### WHAT IS EXPECTED
Starting at the line that contains "genus: Ovalipes" and stopping after the line that contains "class: Marchantiopsida", give those lines of the data again with "scientific name" renamed to "species" and nothing else changed.

* start SUPPLIED RECORDS *

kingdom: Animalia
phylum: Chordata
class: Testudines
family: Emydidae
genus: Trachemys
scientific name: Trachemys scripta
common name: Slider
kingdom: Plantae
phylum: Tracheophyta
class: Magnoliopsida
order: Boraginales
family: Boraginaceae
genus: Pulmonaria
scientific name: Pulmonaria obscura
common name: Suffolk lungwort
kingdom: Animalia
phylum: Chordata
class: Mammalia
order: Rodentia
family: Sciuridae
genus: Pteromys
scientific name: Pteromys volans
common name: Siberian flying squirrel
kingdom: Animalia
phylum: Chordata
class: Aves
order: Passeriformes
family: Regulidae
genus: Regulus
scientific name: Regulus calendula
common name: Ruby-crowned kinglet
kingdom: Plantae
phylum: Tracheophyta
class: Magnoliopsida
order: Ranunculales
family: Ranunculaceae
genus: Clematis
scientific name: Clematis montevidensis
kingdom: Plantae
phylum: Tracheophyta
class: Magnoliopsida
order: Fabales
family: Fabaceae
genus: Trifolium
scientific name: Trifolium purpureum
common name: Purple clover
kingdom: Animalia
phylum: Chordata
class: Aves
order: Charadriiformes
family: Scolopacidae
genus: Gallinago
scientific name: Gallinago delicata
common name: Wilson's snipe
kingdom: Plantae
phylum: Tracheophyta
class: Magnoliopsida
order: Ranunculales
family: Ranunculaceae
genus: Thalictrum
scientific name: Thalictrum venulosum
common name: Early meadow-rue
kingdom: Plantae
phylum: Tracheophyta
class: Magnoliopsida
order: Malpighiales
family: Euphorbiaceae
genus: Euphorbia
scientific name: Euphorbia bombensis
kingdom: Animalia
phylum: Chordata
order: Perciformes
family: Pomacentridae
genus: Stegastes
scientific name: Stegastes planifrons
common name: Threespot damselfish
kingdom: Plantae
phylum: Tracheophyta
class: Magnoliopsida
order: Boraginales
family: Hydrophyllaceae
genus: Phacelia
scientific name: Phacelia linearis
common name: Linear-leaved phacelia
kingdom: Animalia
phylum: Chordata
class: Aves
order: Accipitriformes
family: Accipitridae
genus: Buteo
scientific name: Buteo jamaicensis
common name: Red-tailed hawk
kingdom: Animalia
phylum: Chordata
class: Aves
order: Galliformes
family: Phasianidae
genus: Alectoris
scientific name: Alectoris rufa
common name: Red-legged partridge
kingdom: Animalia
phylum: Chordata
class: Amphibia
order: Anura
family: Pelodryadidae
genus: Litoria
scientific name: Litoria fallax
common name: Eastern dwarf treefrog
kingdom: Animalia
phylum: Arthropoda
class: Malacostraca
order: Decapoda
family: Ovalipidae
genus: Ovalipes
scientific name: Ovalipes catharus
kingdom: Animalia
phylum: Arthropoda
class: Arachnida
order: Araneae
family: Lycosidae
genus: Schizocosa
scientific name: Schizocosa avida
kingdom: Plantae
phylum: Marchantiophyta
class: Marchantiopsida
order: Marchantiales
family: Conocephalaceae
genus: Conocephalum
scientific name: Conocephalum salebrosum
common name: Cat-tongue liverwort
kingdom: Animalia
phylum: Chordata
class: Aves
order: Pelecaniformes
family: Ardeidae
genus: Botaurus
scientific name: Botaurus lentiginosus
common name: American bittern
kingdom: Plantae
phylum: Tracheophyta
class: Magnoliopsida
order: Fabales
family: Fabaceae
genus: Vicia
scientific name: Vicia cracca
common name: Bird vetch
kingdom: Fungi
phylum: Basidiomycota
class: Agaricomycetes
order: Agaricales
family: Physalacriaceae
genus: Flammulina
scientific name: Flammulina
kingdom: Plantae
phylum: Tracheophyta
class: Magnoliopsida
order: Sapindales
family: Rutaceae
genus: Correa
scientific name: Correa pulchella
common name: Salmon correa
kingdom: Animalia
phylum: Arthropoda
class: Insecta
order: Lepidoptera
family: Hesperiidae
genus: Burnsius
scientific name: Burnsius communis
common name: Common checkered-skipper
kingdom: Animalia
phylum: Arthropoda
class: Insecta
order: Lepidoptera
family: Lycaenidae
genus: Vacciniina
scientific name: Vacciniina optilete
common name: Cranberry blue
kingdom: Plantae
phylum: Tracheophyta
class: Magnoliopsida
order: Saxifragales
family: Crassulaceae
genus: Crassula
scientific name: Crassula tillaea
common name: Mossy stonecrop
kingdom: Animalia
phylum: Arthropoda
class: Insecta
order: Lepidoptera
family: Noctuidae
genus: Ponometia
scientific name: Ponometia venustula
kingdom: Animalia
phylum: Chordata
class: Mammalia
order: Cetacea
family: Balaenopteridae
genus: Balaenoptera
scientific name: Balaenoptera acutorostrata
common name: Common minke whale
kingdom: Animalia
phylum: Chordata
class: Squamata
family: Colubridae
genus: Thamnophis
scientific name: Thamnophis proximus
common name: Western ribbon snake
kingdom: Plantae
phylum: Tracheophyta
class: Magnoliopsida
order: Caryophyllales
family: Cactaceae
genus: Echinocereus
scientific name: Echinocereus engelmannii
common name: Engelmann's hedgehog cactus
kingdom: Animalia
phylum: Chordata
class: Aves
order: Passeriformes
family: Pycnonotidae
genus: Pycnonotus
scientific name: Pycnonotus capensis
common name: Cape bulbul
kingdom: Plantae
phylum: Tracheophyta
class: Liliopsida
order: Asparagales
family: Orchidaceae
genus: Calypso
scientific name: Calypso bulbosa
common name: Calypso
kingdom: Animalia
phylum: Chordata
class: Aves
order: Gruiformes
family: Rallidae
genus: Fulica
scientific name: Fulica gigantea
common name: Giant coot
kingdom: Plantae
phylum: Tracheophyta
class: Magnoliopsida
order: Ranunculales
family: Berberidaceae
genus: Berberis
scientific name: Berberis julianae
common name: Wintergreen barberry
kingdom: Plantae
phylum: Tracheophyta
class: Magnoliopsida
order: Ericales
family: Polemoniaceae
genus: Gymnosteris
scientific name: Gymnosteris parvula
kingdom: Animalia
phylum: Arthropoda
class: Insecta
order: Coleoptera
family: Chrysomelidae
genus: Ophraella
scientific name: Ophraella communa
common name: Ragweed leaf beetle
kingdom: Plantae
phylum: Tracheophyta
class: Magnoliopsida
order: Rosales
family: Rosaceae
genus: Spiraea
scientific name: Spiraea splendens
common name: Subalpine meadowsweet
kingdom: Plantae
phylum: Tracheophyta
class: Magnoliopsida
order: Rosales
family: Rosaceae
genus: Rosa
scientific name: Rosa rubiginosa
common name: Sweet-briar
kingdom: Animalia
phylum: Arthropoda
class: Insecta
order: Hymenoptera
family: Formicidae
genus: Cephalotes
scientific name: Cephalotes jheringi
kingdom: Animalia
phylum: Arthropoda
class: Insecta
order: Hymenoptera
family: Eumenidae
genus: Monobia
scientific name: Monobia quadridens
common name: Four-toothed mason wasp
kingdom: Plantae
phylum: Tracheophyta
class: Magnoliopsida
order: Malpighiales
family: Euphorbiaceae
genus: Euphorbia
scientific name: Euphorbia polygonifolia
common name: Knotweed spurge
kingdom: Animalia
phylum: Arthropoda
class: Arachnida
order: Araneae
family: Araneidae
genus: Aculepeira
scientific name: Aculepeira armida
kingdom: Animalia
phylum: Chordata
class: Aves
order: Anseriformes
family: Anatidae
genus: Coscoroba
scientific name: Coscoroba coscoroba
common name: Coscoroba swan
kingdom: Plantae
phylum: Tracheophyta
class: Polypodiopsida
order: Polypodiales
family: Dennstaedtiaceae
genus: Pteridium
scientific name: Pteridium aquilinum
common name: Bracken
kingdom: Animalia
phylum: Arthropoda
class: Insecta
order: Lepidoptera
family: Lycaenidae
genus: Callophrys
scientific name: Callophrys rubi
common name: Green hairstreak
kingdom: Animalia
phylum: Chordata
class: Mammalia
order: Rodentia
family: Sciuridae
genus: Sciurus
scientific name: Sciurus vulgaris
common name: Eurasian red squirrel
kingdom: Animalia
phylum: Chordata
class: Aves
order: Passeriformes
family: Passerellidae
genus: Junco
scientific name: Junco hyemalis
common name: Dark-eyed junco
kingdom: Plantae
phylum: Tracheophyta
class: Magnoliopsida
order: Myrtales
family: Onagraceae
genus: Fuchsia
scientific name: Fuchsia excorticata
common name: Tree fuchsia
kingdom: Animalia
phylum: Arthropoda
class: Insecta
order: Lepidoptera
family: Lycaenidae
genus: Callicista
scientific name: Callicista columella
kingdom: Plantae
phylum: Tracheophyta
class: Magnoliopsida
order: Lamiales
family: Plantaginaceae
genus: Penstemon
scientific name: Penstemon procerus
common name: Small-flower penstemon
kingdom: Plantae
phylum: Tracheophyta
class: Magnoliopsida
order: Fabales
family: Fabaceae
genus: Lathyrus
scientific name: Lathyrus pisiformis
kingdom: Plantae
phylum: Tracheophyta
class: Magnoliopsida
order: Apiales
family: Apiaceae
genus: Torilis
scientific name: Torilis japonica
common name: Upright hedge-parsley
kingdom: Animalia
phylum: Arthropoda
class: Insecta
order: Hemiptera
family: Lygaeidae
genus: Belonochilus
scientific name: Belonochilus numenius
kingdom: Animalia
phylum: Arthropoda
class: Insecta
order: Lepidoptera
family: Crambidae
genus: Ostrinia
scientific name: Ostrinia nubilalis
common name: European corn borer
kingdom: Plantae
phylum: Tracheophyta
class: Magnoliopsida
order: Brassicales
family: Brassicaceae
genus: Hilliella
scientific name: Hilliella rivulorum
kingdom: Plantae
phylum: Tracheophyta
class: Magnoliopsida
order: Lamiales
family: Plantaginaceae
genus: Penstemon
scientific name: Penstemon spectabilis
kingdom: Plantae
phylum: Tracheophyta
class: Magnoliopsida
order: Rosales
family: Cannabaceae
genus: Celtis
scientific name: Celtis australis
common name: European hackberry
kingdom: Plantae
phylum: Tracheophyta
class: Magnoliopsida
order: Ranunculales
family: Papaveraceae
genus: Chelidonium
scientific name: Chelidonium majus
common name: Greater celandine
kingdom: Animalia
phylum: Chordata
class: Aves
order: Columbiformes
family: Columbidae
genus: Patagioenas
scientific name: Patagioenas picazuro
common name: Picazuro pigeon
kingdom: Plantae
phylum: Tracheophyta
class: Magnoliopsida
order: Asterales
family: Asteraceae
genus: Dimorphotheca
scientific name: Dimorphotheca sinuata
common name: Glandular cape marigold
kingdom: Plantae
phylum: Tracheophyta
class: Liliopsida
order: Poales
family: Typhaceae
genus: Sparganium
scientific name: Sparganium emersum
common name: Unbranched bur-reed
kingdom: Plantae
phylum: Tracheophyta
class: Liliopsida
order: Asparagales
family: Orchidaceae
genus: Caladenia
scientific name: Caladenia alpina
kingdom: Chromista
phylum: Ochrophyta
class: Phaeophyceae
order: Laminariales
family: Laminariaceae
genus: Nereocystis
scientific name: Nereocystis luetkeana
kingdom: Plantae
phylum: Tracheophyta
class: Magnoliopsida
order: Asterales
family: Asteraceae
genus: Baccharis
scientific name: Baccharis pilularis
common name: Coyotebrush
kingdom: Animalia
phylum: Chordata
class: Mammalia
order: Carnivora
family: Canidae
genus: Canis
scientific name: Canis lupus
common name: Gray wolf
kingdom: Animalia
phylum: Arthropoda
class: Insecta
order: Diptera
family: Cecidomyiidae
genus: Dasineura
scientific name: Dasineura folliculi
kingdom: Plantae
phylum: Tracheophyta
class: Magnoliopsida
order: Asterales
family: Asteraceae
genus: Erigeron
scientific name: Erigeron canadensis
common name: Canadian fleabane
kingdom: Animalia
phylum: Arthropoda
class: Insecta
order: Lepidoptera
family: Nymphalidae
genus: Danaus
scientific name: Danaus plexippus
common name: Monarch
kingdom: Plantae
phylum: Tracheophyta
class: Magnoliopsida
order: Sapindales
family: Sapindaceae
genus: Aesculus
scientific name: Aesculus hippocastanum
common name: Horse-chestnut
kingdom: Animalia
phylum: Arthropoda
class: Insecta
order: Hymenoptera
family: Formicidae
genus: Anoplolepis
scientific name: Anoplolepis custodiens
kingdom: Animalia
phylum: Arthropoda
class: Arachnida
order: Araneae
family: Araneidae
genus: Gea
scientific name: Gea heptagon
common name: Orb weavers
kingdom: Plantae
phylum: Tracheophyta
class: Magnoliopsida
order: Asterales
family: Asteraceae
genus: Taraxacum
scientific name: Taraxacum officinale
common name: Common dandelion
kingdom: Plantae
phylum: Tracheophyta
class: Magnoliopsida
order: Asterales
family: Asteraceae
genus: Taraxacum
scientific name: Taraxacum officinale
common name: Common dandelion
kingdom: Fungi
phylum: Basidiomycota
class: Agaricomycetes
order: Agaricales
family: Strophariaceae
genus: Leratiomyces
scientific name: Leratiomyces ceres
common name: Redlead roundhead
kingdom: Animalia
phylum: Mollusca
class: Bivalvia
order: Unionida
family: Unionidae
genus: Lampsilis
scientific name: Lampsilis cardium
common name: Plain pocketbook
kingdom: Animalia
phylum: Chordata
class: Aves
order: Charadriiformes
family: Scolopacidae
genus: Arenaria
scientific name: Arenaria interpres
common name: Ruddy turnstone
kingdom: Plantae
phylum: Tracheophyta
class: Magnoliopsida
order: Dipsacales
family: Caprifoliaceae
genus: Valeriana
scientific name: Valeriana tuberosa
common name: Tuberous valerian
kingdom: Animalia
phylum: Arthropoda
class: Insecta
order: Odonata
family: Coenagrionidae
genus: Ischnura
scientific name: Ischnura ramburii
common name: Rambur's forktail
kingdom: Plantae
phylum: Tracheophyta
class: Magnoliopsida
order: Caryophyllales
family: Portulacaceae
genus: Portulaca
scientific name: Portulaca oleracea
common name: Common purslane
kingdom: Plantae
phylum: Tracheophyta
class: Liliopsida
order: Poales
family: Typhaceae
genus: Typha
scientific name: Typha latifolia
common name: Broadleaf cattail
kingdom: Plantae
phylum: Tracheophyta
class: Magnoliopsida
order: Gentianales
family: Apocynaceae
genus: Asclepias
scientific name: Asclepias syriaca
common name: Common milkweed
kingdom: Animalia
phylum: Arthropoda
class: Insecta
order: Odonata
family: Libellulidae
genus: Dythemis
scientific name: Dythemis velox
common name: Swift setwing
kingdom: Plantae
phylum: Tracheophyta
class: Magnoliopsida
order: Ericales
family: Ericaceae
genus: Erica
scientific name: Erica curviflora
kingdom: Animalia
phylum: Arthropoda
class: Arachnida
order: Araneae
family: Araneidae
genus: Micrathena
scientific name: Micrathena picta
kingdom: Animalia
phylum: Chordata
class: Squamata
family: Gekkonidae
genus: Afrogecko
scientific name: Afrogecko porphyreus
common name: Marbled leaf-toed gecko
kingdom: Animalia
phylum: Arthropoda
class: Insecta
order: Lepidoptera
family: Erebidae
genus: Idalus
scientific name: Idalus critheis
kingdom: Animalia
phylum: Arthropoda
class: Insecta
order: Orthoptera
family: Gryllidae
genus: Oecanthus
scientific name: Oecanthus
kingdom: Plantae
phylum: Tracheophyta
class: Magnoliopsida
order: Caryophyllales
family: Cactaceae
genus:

* end SUPPLIED RECORDS *

### RESULT OF THIS EXERCISE
genus: Ovalipes
species: Ovalipes catharus
kingdom: Animalia
phylum: Arthropoda
class: Arachnida
order: Araneae
family: Lycosidae
genus: Schizocosa
species: Schizocosa avida
kingdom: Plantae
phylum: Marchantiophyta
class: Marchantiopsida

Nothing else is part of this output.